I've redecorated. Currently, I occupy the living room of a one bedroom apartment--it's all I can afford on my under employed salary... I decided a physical change was required. So, I grabbed a friend, hopped in the car, bought an espresso americano and drove. For the sake of ambiguity, I'm going to omit the before photo and present the after:


Only the room divider, duvet cover, 1 cushion, and bed frame are new (this is the scaled back project version, believe it or not...). The bookshelf, TV stand, desk (executive!) and mattress are old. What I wanted was a definitive separation between my space and the common space, work and recreation, relaxation and stress--thus the wall simulating and barrier producing furniture. This was my birthday gift to myself. Respite in times of turbulence such as now.

The wound:

I am standing in a doorway leading to a yard full of green grass. Along the tall outer fence are closed gates. Any minute now, I'm supposed to push open any one of those countless doors and enter a new grassy yard, a new house, a new chapter of my life. And yet, I'm still standing in the doorway, staring out at my options--my future. It seems impossible to chose, impossible to wrap my head around the possibilities, impossible to will my cerebral membrane to produce any thoughts at all. My body is frozen in time.

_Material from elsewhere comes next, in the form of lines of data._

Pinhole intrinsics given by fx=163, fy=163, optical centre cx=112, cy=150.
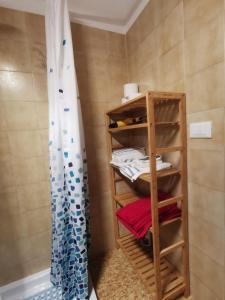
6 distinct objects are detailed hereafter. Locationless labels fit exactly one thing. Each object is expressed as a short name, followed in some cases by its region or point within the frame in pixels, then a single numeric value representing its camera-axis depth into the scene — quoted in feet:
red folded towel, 3.59
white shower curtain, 3.49
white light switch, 2.81
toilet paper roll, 4.60
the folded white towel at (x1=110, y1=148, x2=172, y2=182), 3.59
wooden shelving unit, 3.13
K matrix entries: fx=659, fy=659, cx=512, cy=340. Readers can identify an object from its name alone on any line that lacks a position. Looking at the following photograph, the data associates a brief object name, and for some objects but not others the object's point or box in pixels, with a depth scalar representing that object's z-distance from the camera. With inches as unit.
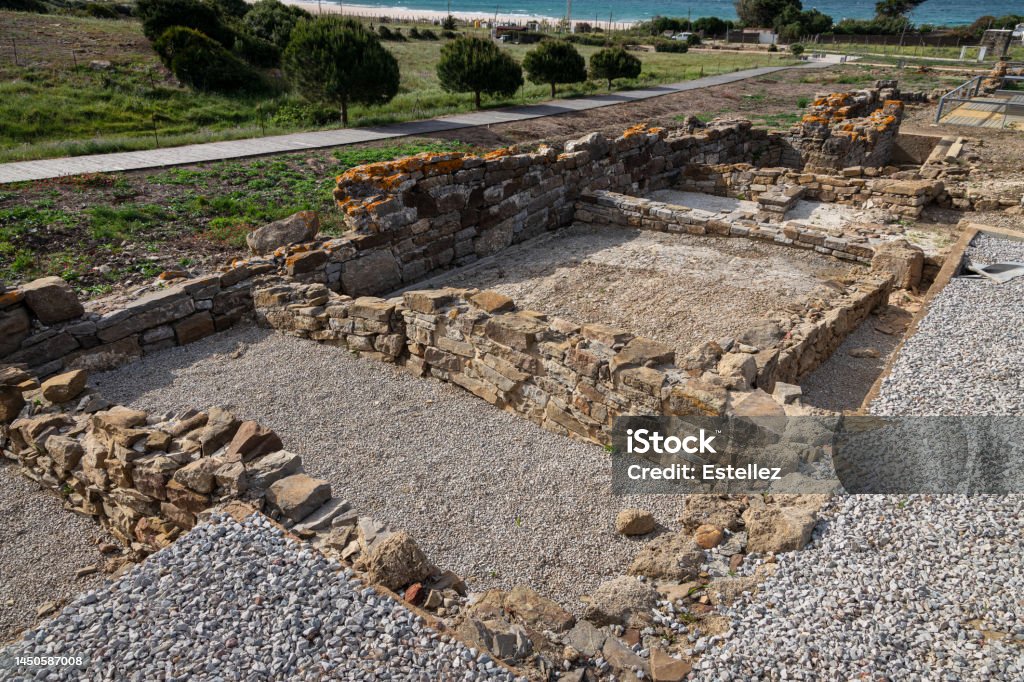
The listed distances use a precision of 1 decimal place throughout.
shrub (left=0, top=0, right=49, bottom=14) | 1590.6
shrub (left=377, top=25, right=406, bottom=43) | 2113.7
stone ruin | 216.5
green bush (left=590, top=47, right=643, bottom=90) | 1478.8
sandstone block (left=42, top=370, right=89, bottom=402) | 277.9
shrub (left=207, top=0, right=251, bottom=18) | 1847.9
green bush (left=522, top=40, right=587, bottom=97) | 1294.3
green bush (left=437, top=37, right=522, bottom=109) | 1102.4
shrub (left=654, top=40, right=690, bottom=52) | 2544.3
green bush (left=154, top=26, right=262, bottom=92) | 1131.9
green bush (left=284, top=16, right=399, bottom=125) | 904.3
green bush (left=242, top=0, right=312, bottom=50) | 1521.9
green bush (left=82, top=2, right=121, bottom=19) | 1716.3
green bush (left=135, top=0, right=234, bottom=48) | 1303.5
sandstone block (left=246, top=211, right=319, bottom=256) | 430.3
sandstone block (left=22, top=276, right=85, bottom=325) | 323.9
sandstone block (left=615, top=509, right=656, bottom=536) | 223.1
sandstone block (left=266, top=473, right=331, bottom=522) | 202.2
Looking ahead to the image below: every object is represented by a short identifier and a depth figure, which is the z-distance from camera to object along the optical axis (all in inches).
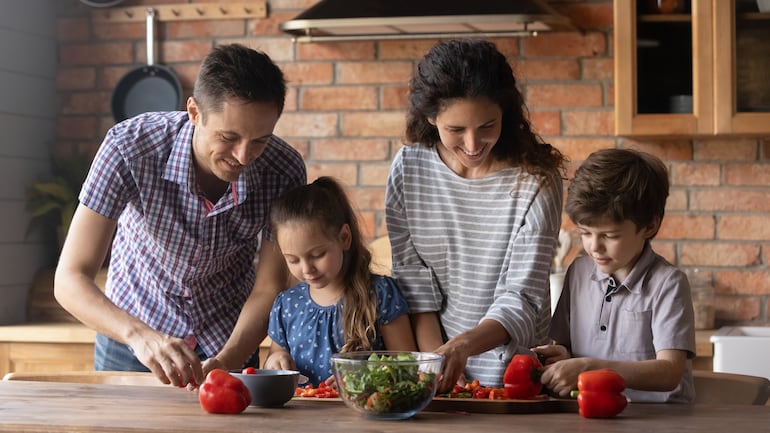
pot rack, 148.7
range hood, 126.6
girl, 85.3
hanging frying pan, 150.3
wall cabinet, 129.3
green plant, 145.9
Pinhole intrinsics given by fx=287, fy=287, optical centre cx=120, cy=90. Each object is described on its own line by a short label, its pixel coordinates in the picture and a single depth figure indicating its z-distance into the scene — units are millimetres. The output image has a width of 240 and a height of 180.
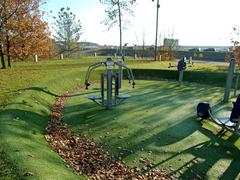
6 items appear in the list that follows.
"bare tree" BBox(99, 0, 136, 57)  29609
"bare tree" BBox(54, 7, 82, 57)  48906
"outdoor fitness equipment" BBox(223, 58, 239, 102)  12670
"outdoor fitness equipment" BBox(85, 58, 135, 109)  10414
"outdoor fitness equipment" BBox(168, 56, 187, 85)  16266
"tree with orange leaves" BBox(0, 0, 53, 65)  18656
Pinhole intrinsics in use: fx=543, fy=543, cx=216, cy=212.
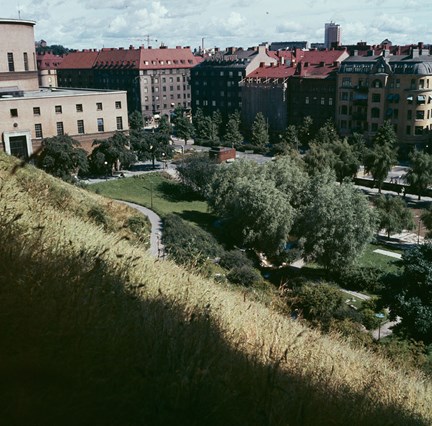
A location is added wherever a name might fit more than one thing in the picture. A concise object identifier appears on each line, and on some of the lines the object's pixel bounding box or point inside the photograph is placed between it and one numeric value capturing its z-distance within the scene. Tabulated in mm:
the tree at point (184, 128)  91250
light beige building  57656
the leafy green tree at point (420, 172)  55719
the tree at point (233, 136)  88312
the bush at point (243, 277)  25156
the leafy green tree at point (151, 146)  63969
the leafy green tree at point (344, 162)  59625
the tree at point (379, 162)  58500
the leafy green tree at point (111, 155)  58875
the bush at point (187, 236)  32453
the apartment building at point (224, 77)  99000
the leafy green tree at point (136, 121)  97250
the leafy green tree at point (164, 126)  91138
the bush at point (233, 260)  31406
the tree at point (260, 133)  86000
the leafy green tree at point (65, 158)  50969
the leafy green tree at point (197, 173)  55375
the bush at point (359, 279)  35156
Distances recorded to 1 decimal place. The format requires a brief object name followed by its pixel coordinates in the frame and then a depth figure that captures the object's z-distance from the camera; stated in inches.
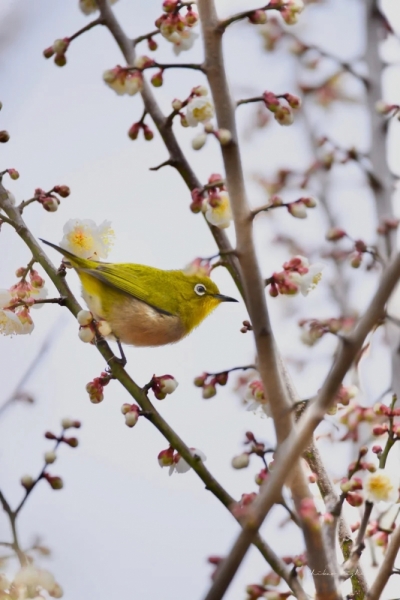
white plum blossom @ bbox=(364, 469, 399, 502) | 207.3
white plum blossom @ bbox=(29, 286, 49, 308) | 280.0
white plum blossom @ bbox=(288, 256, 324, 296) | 210.1
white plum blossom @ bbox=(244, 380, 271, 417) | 221.6
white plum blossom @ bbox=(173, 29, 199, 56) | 251.3
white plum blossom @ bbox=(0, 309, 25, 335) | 276.8
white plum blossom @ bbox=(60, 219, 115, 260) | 304.8
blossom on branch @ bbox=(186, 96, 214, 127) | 233.1
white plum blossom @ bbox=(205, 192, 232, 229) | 215.3
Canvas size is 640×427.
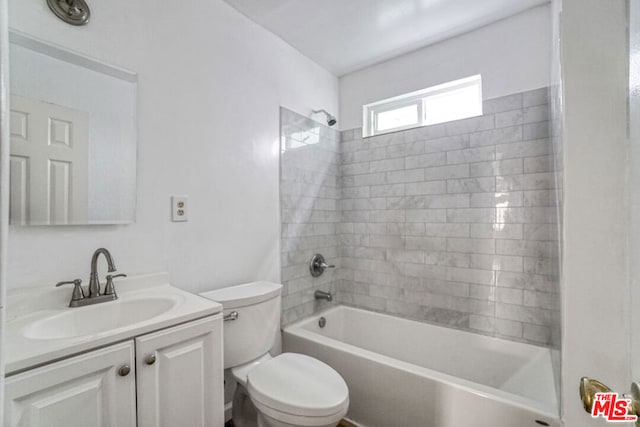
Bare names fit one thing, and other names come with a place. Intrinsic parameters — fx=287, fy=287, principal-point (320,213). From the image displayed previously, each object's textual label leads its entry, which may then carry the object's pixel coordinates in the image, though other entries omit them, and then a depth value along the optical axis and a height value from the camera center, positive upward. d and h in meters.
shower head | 2.52 +0.85
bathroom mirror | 1.07 +0.33
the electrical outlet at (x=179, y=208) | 1.51 +0.04
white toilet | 1.19 -0.78
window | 2.16 +0.89
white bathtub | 1.34 -0.93
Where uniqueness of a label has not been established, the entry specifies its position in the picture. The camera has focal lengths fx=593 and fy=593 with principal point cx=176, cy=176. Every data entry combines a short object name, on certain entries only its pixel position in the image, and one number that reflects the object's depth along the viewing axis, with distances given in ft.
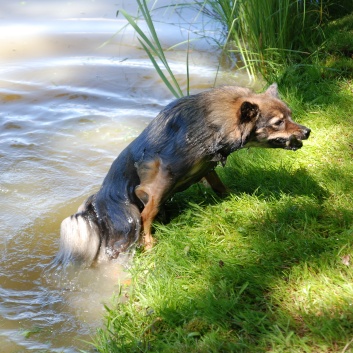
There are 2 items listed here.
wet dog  14.38
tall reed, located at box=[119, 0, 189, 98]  17.19
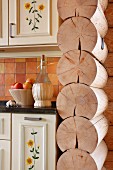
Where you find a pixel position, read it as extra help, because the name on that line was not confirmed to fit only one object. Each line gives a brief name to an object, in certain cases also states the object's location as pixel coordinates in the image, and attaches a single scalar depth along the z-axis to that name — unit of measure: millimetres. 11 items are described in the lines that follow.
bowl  2520
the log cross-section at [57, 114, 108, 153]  2018
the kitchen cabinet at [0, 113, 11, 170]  2382
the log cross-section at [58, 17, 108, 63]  1986
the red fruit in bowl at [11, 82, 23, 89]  2583
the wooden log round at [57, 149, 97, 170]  2035
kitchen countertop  2252
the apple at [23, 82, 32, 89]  2551
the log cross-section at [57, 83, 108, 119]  2008
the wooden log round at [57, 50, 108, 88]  1996
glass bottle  2398
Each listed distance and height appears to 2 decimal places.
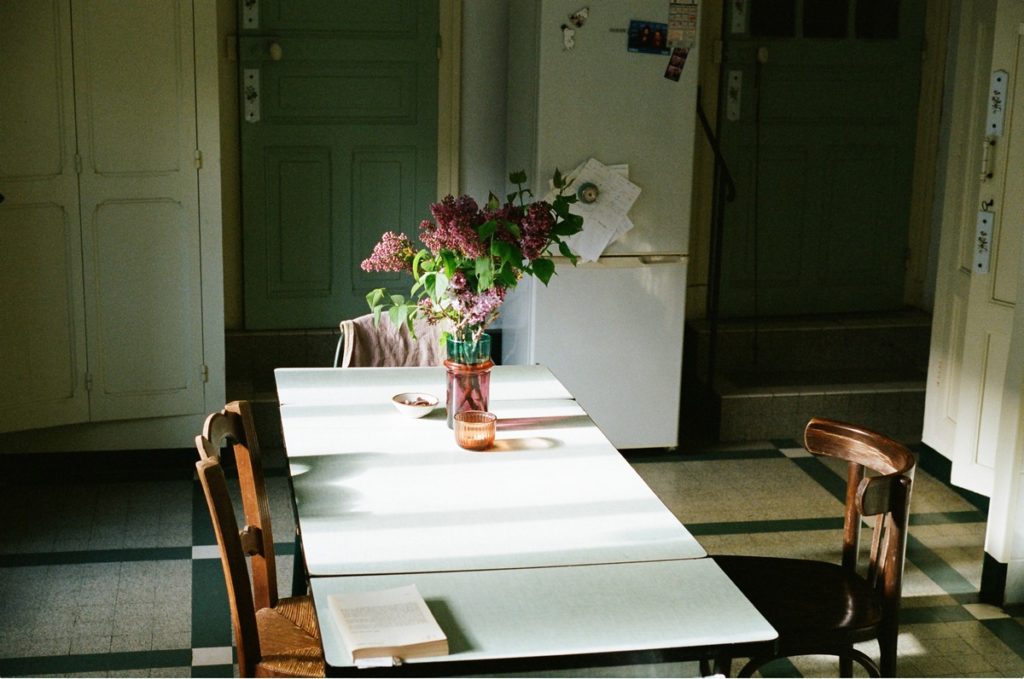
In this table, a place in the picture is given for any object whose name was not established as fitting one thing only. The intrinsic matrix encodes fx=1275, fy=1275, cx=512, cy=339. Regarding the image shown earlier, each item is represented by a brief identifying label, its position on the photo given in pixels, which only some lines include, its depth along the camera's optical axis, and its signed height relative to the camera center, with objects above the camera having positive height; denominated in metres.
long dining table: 2.09 -0.83
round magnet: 4.79 -0.33
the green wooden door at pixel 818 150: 5.69 -0.19
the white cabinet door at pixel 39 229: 4.29 -0.48
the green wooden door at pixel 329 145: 5.23 -0.20
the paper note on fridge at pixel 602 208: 4.81 -0.39
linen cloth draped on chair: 3.81 -0.74
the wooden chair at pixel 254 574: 2.38 -0.95
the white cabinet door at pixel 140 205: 4.39 -0.40
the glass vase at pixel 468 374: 3.01 -0.64
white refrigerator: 4.73 -0.37
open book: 2.00 -0.84
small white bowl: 3.14 -0.75
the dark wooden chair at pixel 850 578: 2.69 -1.07
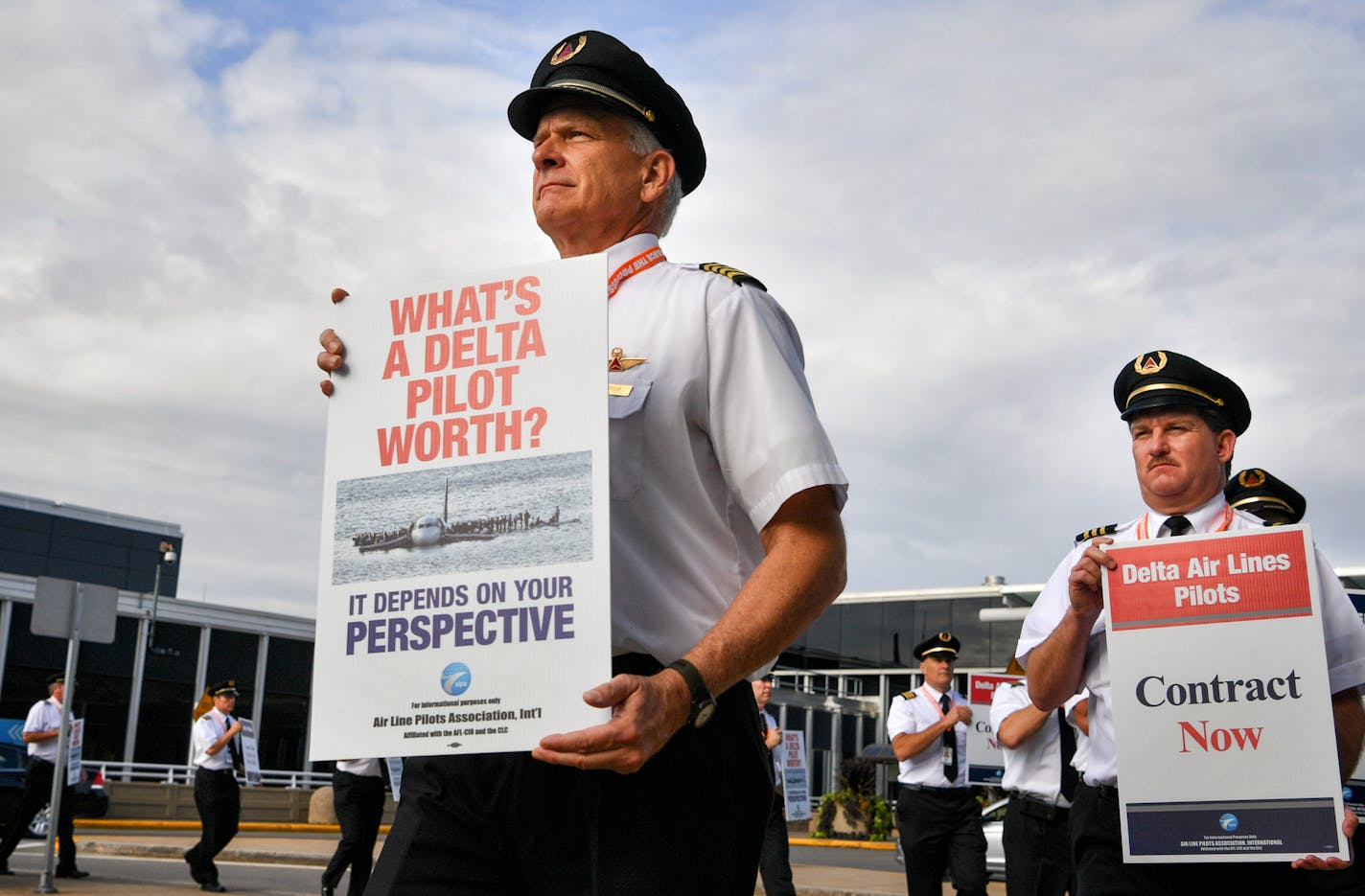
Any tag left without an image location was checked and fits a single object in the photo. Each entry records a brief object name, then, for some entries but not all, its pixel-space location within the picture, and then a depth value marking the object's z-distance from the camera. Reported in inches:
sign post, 484.1
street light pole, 1314.0
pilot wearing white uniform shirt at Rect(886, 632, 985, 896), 388.8
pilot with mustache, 151.3
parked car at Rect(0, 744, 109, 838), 690.8
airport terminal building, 1337.4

December 1 is my first deadline for graduate school applications. Over the past month or so, my conscious and subconscious alike have been frantically trying to avoid making any relevant decisions, or even researching alternative programs for my further education. So much so that my partner has caught onto my scheme and isn't putting up with my bullsh*t anymore. Good for him. Next, he needs to teach me the ancient and elusive art of get 'er done. 

To date, my pursuits of graduate program research, selection, and overall future academic self discovery has been stopped and stalled by hopelessness, depression, exhaustion, fear, stress, distraction, and old fashion ornery attitude. It's time I hang up my listless jacket and put on my thinking cap. I'm applying to graduate school!!